MATERIAL TO PROCESS =>
····················

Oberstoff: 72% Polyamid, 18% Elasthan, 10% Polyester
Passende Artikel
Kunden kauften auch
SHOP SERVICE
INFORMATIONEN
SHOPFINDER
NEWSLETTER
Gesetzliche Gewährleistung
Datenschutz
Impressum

····················

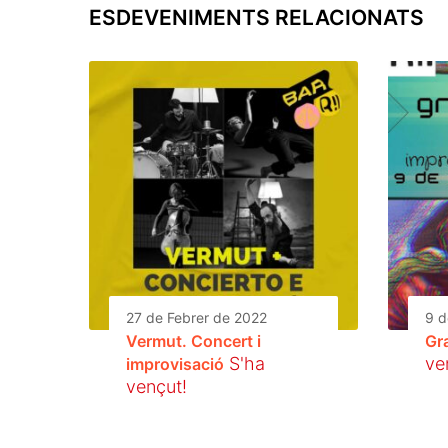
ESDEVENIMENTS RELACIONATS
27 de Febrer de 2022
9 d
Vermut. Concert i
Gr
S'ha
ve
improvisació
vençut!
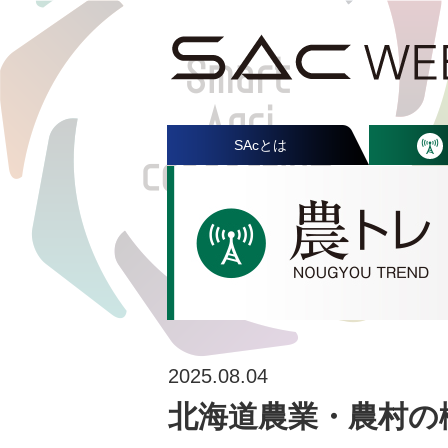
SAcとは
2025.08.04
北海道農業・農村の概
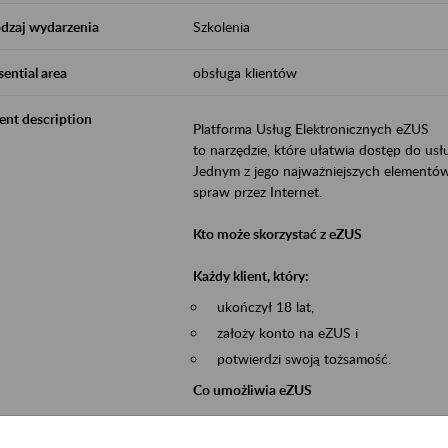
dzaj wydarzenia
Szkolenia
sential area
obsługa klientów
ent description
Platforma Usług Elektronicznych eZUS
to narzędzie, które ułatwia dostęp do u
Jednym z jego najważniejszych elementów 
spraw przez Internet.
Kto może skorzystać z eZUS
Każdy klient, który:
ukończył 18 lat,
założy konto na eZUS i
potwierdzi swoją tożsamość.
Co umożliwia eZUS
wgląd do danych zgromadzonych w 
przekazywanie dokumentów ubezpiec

····················

Return each line among the entries that holds the word "eZUS".

Platforma Usług Elektronicznych eZUS
Kto może skorzystać z eZUS
założy konto na eZUS i
Co umożliwia eZUS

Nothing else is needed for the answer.